• _WHAT YOU WILL DO_
Write out every line of the material below without changing anything, and leave the pictures out of your answer.

• _ENTRIES PROVIDED_
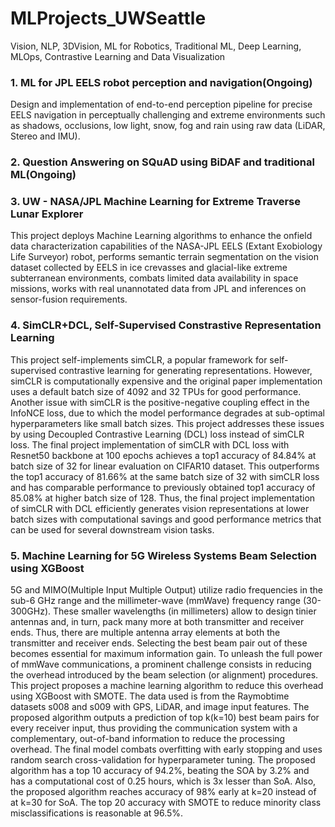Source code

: # MLProjects_UWSeattle
Vision, NLP, 3DVision, ML for Robotics, Traditional ML, Deep Learning, MLOps, Contrastive Learning and Data Visualization

### 1. ML for JPL EELS robot perception and navigation(Ongoing)

Design and implementation of end-to-end perception pipeline for precise EELS  navigation in perceptually challenging and extreme environments such as shadows, occlusions, low light, snow, fog and rain using raw data (LiDAR, Stereo and IMU). 


### 2. Question Answering on SQuAD using BiDAF and traditional ML(Ongoing)


### 3. UW - NASA/JPL Machine Learning for Extreme Traverse Lunar Explorer

This project deploys Machine Learning algorithms to enhance the onfield data characterization capabilities of the NASA-JPL EELS (Extant Exobiology Life Surveyor) robot,  performs semantic terrain segmentation on the vision dataset collected by EELS in ice crevasses and glacial-like extreme subterranean environments, combats limited data availability in space missions, works with real unannotated data from JPL and inferences on sensor-fusion requirements.


### 4. SimCLR+DCL, Self-Supervised Constrastive Representation Learning 

This project self-implements simCLR, a popular framework for self-supervised contrastive learning for generating representations. However, simCLR is computationally expensive and the 
original paper implementation uses a default batch size of 4092 and 32 TPUs for 
good performance. Another issue with simCLR is the positive-negative 
coupling effect in the InfoNCE loss, due to which the model performance 
degrades at sub-optimal hyperparameters like small batch sizes. This project 
addresses these issues by using Decoupled Contrastive Learning (DCL) loss 
instead of simCLR loss. The final project implementation of simCLR with DCL 
loss with Resnet50 backbone at 100 epochs achieves a top1 accuracy of 84.84% 
at batch size of 32 for linear evaluation on CIFAR10 dataset. This outperforms 
the top1 accuracy of 81.66% at the same batch size of 32 with simCLR loss and 
has comparable performance to previously obtained top1 accuracy of 85.08% at 
higher batch size of 128. Thus, the final project implementation of simCLR with 
DCL efficiently generates vision representations at lower batch sizes with 
computational savings and good performance metrics that can be used for 
several downstream vision tasks.


### 5. Machine Learning for 5G Wireless Systems Beam Selection using XGBoost

5G and MIMO(Multiple Input Multiple Output) utilize radio frequencies in the sub-6 GHz range and the millimeter-wave (mmWave) frequency range (30-300GHz). These smaller wavelengths (in millimeters) allow to design tinier antennas and, in turn, pack many more at both transmitter and receiver ends. Thus, there are multiple antenna array elements at both the transmitter and receiver ends. Selecting the best beam pair out of these becomes essential for maximum information gain. To unleash the full power of mmWave communications, a prominent challenge consists in reducing the overhead introduced by the beam selection (or alignment) procedures. This project proposes a machine learning algorithm to reduce this overhead using XGBoost with SMOTE. The data used is from the Raymobtime datasets s008 and s009 with GPS, LiDAR, and image input features. The proposed algorithm outputs a prediction of top k(k=10) best beam pairs for every receiver input, thus providing the communication system with a complementary, out-of-band information to reduce the processing overhead. The final model combats overfitting with early stopping and uses random search cross-validation for hyperparameter tuning. The proposed algorithm has a top 10 accuracy of 94.2%, beating the SOA by 3.2% and has a computational cost of 0.25 hours, which is 3x lesser than SoA. Also, the proposed algorithm reaches accuracy of 98% early at k=20 instead of at k=30 for SoA. The top 20 accuracy with SMOTE to reduce minority class misclassifications is reasonable at 96.5%.
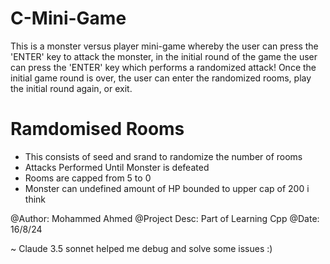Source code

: ﻿# C-Mini-Game

This is a monster versus player mini-game whereby the user can press the 'ENTER' key to attack the monster, in the initial round of the game the user can press the 'ENTER' key which performs a randomized attack!
Once the initial game round is over, the user can enter the randomized rooms, play the initial round again, or exit.

# Ramdomised Rooms
- This consists of seed and srand to randomize the number of rooms
- Attacks Performed Until Monster is defeated
- Rooms are capped from 5 to 0
- Monster can undefined amount of HP bounded to upper cap of 200 i think

@Author: Mohammed Ahmed
@Project Desc: Part of Learning Cpp
@Date: 16/8/24

~ Claude 3.5 sonnet helped me debug and solve some issues :)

• _ANSWER TO THIS EXERCISE_
Source code

: # MLProjects_UWSeattle
Vision, NLP, 3DVision, ML for Robotics, Traditional ML, Deep Learning, MLOps, Contrastive Learning and Data Visualization

### 1. ML for JPL EELS robot perception and navigation(Ongoing)

Design and implementation of end-to-end perception pipeline for precise EELS  navigation in perceptually challenging and extreme environments such as shadows, occlusions, low light, snow, fog and rain using raw data (LiDAR, Stereo and IMU). 


### 2. Question Answering on SQuAD using BiDAF and traditional ML(Ongoing)


### 3. UW - NASA/JPL Machine Learning for Extreme Traverse Lunar Explorer

This project deploys Machine Learning algorithms to enhance the onfield data characterization capabilities of the NASA-JPL EELS (Extant Exobiology Life Surveyor) robot,  performs semantic terrain segmentation on the vision dataset collected by EELS in ice crevasses and glacial-like extreme subterranean environments, combats limited data availability in space missions, works with real unannotated data from JPL and inferences on sensor-fusion requirements.


### 4. SimCLR+DCL, Self-Supervised Constrastive Representation Learning 

This project self-implements simCLR, a popular framework for self-supervised contrastive learning for generating representations. However, simCLR is computationally expensive and the 
original paper implementation uses a default batch size of 4092 and 32 TPUs for 
good performance. Another issue with simCLR is the positive-negative 
coupling effect in the InfoNCE loss, due to which the model performance 
degrades at sub-optimal hyperparameters like small batch sizes. This project 
addresses these issues by using Decoupled Contrastive Learning (DCL) loss 
instead of simCLR loss. The final project implementation of simCLR with DCL 
loss with Resnet50 backbone at 100 epochs achieves a top1 accuracy of 84.84% 
at batch size of 32 for linear evaluation on CIFAR10 dataset. This outperforms 
the top1 accuracy of 81.66% at the same batch size of 32 with simCLR loss and 
has comparable performance to previously obtained top1 accuracy of 85.08% at 
higher batch size of 128. Thus, the final project implementation of simCLR with 
DCL efficiently generates vision representations at lower batch sizes with 
computational savings and good performance metrics that can be used for 
several downstream vision tasks.


### 5. Machine Learning for 5G Wireless Systems Beam Selection using XGBoost

5G and MIMO(Multiple Input Multiple Output) utilize radio frequencies in the sub-6 GHz range and the millimeter-wave (mmWave) frequency range (30-300GHz). These smaller wavelengths (in millimeters) allow to design tinier antennas and, in turn, pack many more at both transmitter and receiver ends. Thus, there are multiple antenna array elements at both the transmitter and receiver ends. Selecting the best beam pair out of these becomes essential for maximum information gain. To unleash the full power of mmWave communications, a prominent challenge consists in reducing the overhead introduced by the beam selection (or alignment) procedures. This project proposes a machine learning algorithm to reduce this overhead using XGBoost with SMOTE. The data used is from the Raymobtime datasets s008 and s009 with GPS, LiDAR, and image input features. The proposed algorithm outputs a prediction of top k(k=10) best beam pairs for every receiver input, thus providing the communication system with a complementary, out-of-band information to reduce the processing overhead. The final model combats overfitting with early stopping and uses random search cross-validation for hyperparameter tuning. The proposed algorithm has a top 10 accuracy of 94.2%, beating the SOA by 3.2% and has a computational cost of 0.25 hours, which is 3x lesser than SoA. Also, the proposed algorithm reaches accuracy of 98% early at k=20 instead of at k=30 for SoA. The top 20 accuracy with SMOTE to reduce minority class misclassifications is reasonable at 96.5%.
Source code

: ﻿# C-Mini-Game

This is a monster versus player mini-game whereby the user can press the 'ENTER' key to attack the monster, in the initial round of the game the user can press the 'ENTER' key which performs a randomized attack!
Once the initial game round is over, the user can enter the randomized rooms, play the initial round again, or exit.

# Ramdomised Rooms
- This consists of seed and srand to randomize the number of rooms
- Attacks Performed Until Monster is defeated
- Rooms are capped from 5 to 0
- Monster can undefined amount of HP bounded to upper cap of 200 i think

@Author: Mohammed Ahmed
@Project Desc: Part of Learning Cpp
@Date: 16/8/24

~ Claude 3.5 sonnet helped me debug and solve some issues :)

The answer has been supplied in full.